The dramatic centerpiece of a three-hour diversity event held for freshman orientation on Aug. 31 was a 35-minute video produced by four MIT students over the summer.

The video, "Behind Closed Doors," was a perfect illustration of the MIT spirit: When Dexter Ang (S.B. 2005), senior Yonatan Tekleab and juniors Yamicia Connor and Bryan Owens saw the commercial video that had been slated to spark discussion at orientation, they felt it did not reflect the MIT culture and community, and they knew they could do a better job.

So they did.

Never mind that these student producers had never made a video, hadn't planned to make a video and already had full-time summer jobs and commitments. With the wary blessing of staff members Elizabeth Young and Tobie Wiener, the group forged ahead.

In true MIT fashion, the students set about learning by doing, overcoming the lack of time, planning, experience and equipment with hard work, simply because they wanted to give the newest students as full a consideration of diversity as they could provide.

More than half of the freshmen class watched "Behind Closed Doors" and participated in the follow-up small group discussions. More than 100 volunteers, including student orientation leaders, faculty and staff facilitators, worked on the event, which garnered positive reviews.

For Young, who organizes the full freshman orientation program, the students' video carried an important message about what nourishes individual success and a healthy community. "Behind Closed Doors" encouraged students, "You will succeed if you have respect for each other."

Weiner said, "I think for me the most important thing about the diversity event was the opportunity for all freshmen on campus to view MIT through the lens of a student who may be different from themselves."

"Behind Closed Doors" provided a portrait of how differences can play out in campus life and in private.

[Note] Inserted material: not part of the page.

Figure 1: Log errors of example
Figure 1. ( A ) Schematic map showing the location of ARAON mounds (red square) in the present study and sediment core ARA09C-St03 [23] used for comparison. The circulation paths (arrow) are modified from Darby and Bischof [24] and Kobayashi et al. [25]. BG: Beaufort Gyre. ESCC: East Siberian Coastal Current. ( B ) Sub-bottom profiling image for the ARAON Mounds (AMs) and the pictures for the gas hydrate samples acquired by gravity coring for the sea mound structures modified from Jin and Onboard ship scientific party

In the video, 13 students in the video speak directly from their own experiences at MIT and reflect on the broader context of what change might be possible at MIT.

And the students themselves were changed by the project they undertook, gaining confidence and new insights about diversity, they said.

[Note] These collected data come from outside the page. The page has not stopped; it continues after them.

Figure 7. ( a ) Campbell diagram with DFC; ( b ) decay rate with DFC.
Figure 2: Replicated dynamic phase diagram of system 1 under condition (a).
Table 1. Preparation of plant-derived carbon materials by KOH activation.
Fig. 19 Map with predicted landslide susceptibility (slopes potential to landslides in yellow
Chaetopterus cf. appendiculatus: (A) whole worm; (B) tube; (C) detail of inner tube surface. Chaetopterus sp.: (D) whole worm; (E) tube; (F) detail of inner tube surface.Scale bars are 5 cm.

Owens edited most of the rough footage into the final video. "There was one day when I was up until 2 a.m. And I thought, 'Am I ever going to finish this? Is this going to work?' But when I saw the rough cut, I was really impressed."

Ang had never considered gender issues, he said. Working on "Behind Closed Doors" opened a door in his awareness. Now he knows that women and other minorities might question themselves, asking, "Do I really belong here at MIT?"

Tekleab and Connor, after working with lesbian, gay, bisexual and transgender students in the video, developed new understanding, too. " I've never heard the issues put more eloquently," Tekleab said.

The student producers, all engineering majors, said that support from the MIT administration made all their hard work possible.

A version of this article appeared in MIT Tech Talk on September 14, 2005 (download PDF).